About this task:
Make an exact copy of all the data, pictures excluded.

=== Begin Enclosure ===

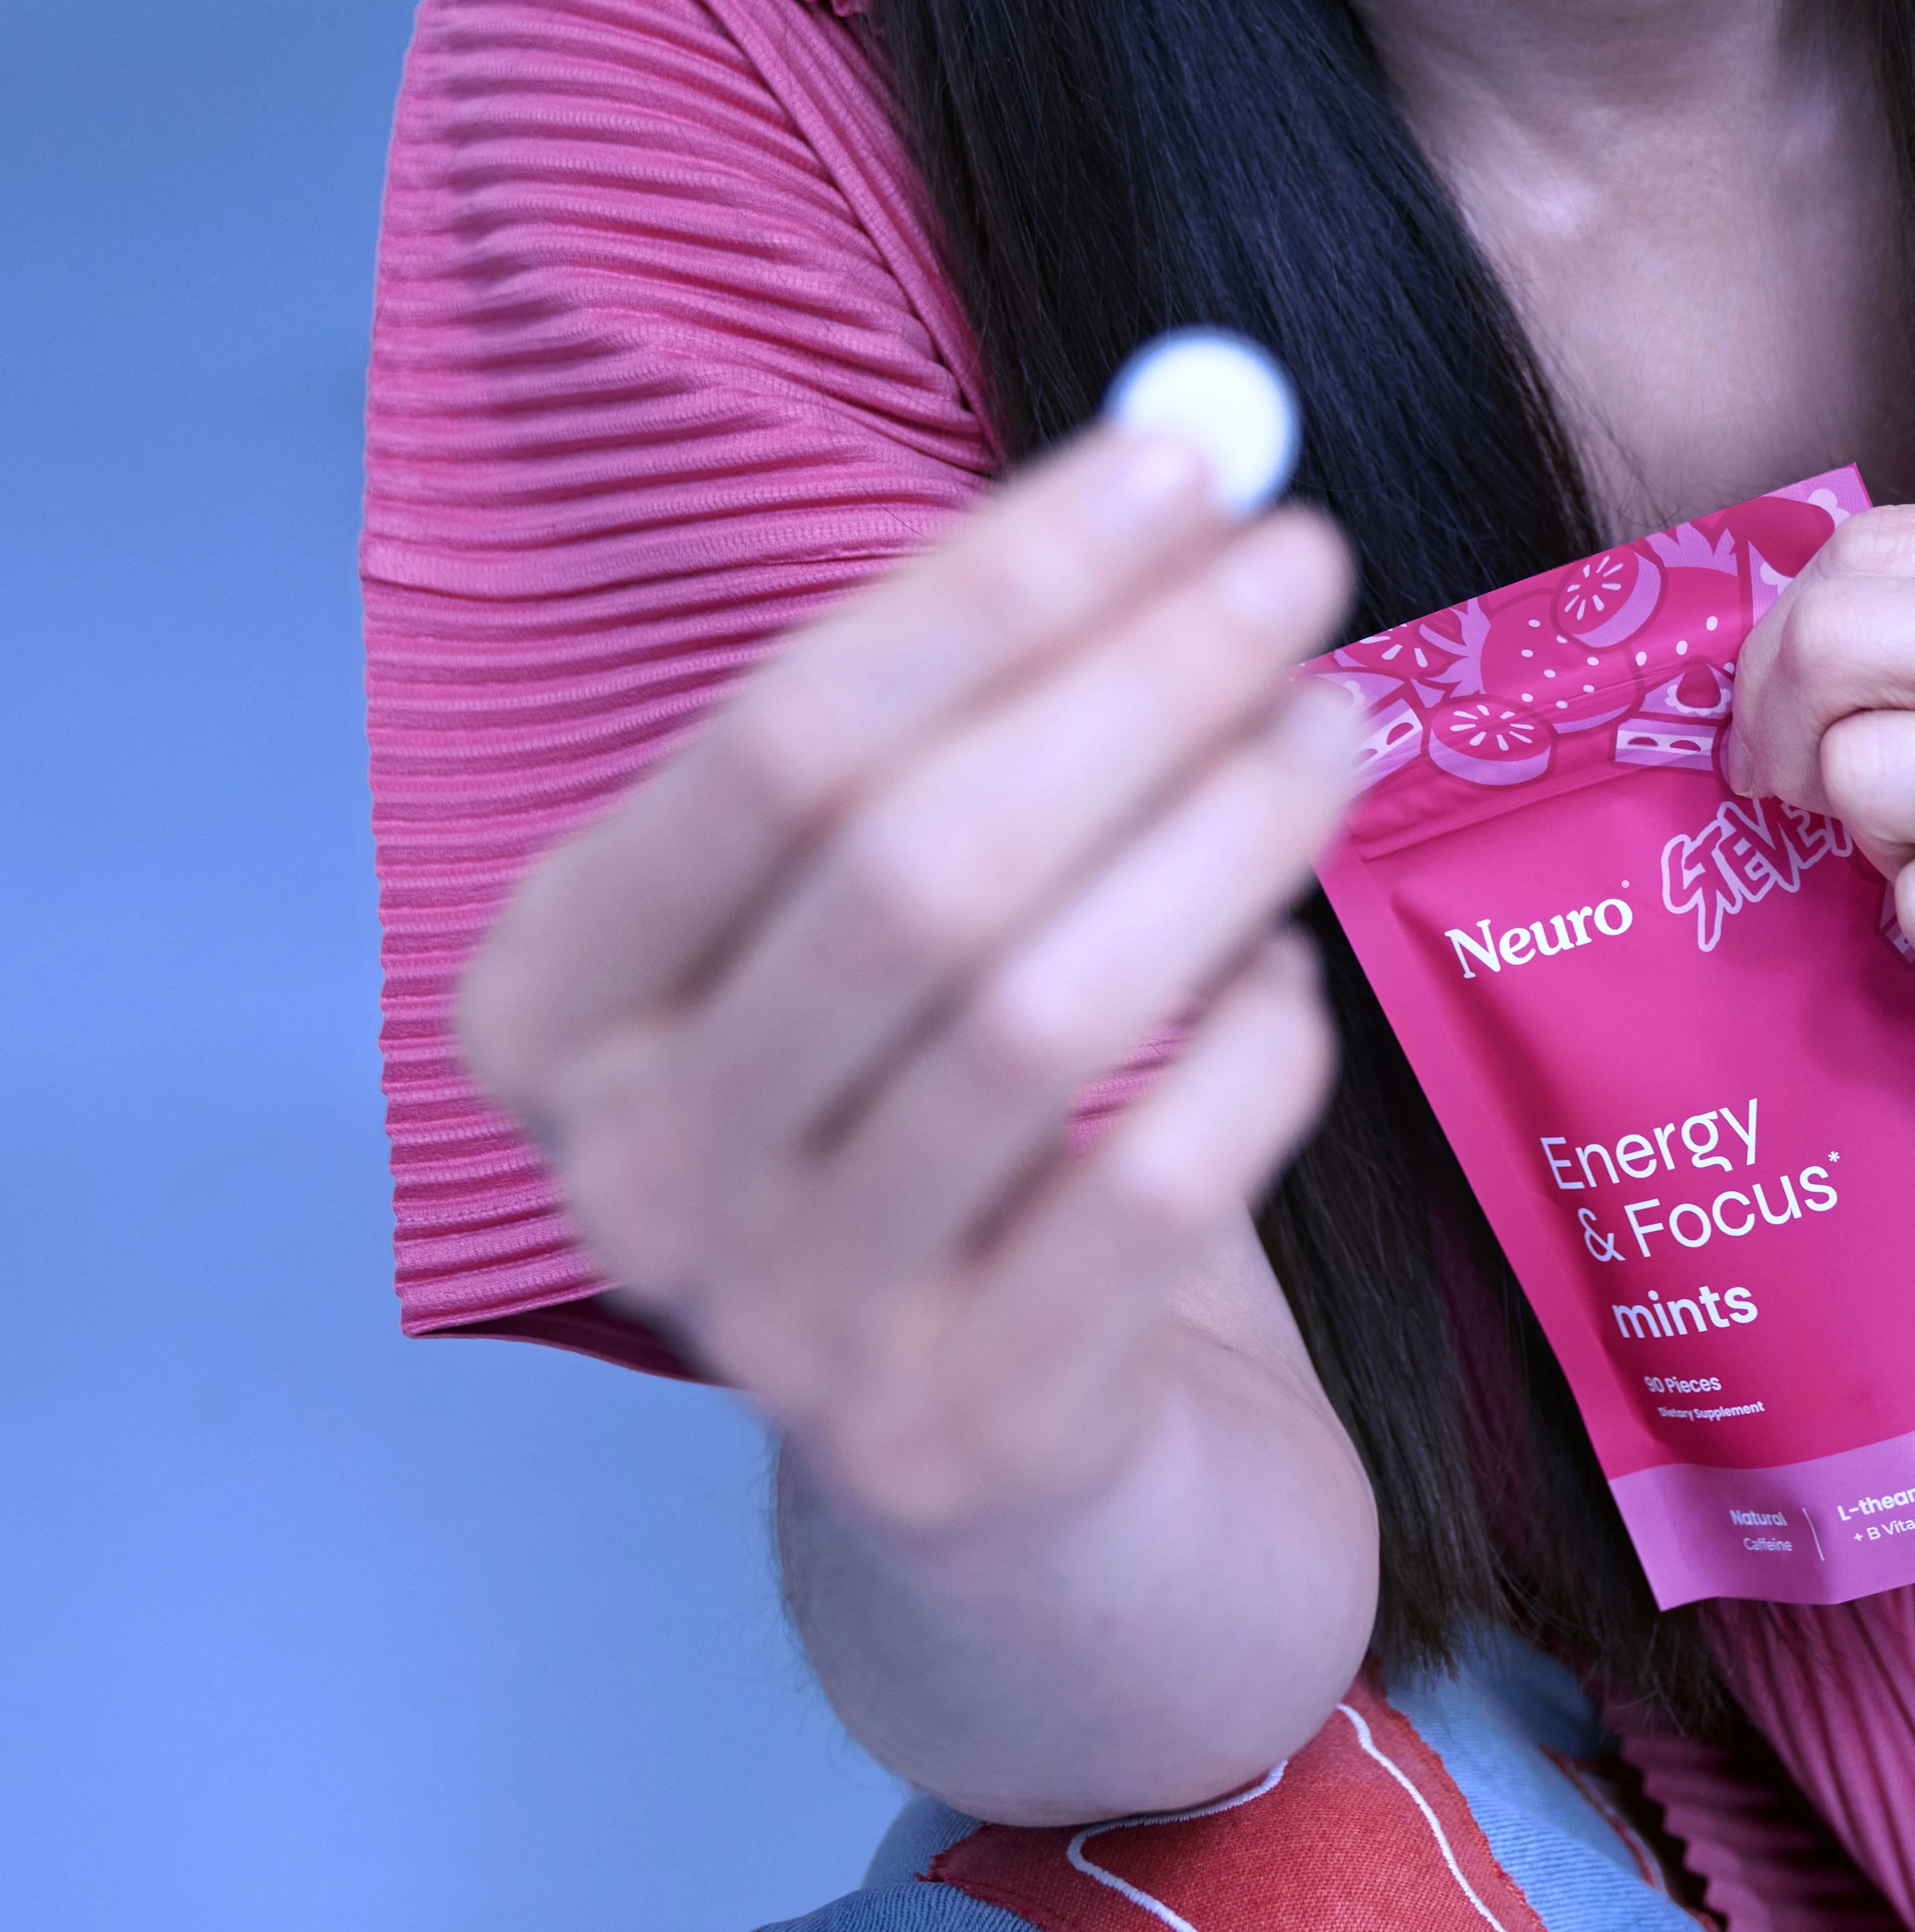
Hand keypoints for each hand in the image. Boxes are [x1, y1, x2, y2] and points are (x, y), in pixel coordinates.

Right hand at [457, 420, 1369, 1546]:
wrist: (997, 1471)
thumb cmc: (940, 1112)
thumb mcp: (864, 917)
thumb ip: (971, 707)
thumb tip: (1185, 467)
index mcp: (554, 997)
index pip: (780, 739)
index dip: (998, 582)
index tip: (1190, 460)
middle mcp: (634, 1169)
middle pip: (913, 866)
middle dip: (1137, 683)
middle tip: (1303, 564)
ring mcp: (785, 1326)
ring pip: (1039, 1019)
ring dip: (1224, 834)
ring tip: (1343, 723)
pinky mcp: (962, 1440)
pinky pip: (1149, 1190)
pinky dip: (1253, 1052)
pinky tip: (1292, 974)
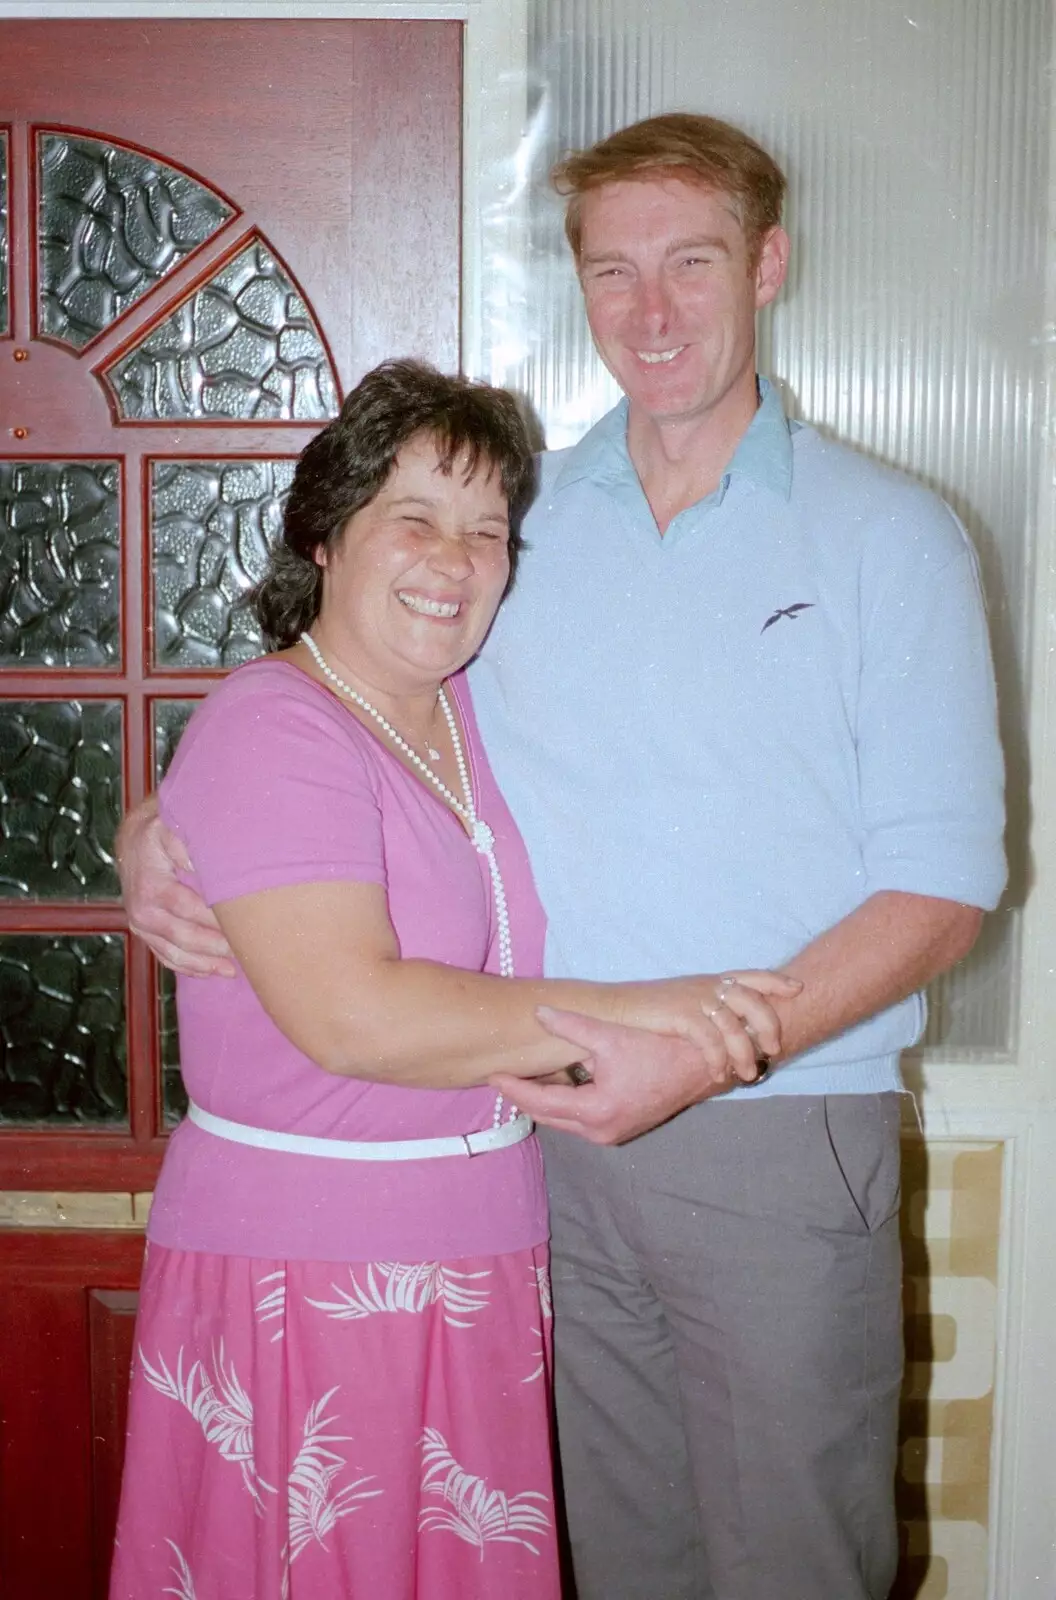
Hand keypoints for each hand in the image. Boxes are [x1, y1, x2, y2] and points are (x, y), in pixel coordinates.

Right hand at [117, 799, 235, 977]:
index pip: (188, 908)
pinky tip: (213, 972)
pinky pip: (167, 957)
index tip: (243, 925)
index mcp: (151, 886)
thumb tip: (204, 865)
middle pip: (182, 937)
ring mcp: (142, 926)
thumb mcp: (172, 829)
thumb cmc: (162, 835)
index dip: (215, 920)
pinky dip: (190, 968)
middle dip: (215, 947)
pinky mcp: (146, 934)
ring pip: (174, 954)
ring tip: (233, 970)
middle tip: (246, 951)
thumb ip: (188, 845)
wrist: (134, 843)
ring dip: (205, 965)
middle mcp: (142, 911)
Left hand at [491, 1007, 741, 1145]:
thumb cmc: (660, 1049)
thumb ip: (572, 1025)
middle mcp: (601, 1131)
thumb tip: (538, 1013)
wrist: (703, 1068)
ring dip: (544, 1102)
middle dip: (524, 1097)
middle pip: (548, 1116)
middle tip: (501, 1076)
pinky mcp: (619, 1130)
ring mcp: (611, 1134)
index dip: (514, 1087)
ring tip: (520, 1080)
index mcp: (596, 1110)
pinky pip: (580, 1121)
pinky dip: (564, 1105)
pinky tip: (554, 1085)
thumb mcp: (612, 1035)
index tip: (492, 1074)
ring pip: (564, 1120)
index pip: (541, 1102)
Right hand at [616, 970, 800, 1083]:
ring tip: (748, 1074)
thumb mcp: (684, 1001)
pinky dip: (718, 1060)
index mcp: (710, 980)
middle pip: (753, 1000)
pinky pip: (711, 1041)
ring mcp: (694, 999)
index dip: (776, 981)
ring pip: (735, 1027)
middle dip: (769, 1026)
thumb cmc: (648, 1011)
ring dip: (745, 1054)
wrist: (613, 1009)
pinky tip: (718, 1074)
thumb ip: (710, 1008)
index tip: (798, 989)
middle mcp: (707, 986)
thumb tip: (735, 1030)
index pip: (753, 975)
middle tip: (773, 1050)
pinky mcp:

=== End Enclosure ===

Answer section:
Hand keypoints for each hand in the image. Boxes are [x1, y1, x2, y2] and points are (x, y), in pixel coordinates.

Right hand at [457, 420, 1369, 1546]:
wrist: (997, 1471)
thumb cmc: (940, 1112)
thumb mcp: (864, 917)
thumb ip: (971, 707)
thumb tip: (1185, 467)
index mcp: (554, 997)
index pip: (780, 739)
index dip: (998, 582)
index tip: (1190, 460)
middle mcp: (634, 1169)
middle pip: (913, 866)
middle dip: (1137, 683)
middle tip: (1303, 564)
ring mcp: (785, 1326)
ring pip: (1039, 1019)
ring dip: (1224, 834)
ring tip: (1343, 723)
pinky mcp: (962, 1440)
pinky pip: (1149, 1190)
pinky dip: (1253, 1052)
pinky tip: (1292, 974)
Hand keypoints for each hand in the image. Boxes are [x1, y1, x2, y2] and points are (x, y), in pixel coordinates.

Right hand at [117, 799, 235, 977]:
index pip: (188, 908)
pinky tip: (213, 972)
pinky pip: (167, 957)
index tip: (243, 925)
index mcp: (151, 886)
thumb tip: (204, 865)
middle pip: (182, 937)
ring mcp: (142, 926)
thumb mcp: (172, 829)
thumb cmc: (162, 835)
index dip: (215, 920)
pinky dip: (190, 968)
middle dip: (215, 947)
pinky mcp: (146, 934)
ring pip: (174, 954)
ring tip: (233, 970)
middle tip: (246, 951)
thumb ip: (188, 845)
wrist: (134, 843)
ring dip: (205, 965)
middle mcp: (142, 911)
Left hand at [491, 1007, 741, 1145]:
thumb cmc: (660, 1049)
thumb ip: (572, 1025)
middle mcp: (601, 1131)
thumb tip: (538, 1013)
wrist: (703, 1068)
ring dip: (544, 1102)
middle dip: (524, 1097)
middle pip: (548, 1116)
middle tip: (501, 1076)
pinky mcp: (619, 1130)
ring mcp: (611, 1134)
index dip: (514, 1087)
ring tip: (520, 1080)
index mcp: (596, 1110)
pinky pip: (580, 1121)
pinky dip: (564, 1105)
pinky tip: (554, 1085)
thumb mcp: (612, 1035)
index tip: (492, 1074)
ring pip: (564, 1120)
index pip: (541, 1102)
Right hand at [616, 970, 800, 1083]:
ring tip: (748, 1074)
thumb mcp: (684, 1001)
pinky dip: (718, 1060)
index mcp: (710, 980)
middle pip: (753, 1000)
pinky pip: (711, 1041)
ring mcp: (694, 999)
index dip: (776, 981)
ring pip: (735, 1027)
middle dip: (769, 1026)
thumb cmc: (648, 1011)
ring dip: (745, 1054)
wrist: (613, 1009)
pinky tip: (718, 1074)
thumb ip: (710, 1008)
index tip: (798, 989)
middle mcp: (707, 986)
thumb tip: (735, 1030)
index pip: (753, 975)
middle tip: (773, 1050)
pinky mcp:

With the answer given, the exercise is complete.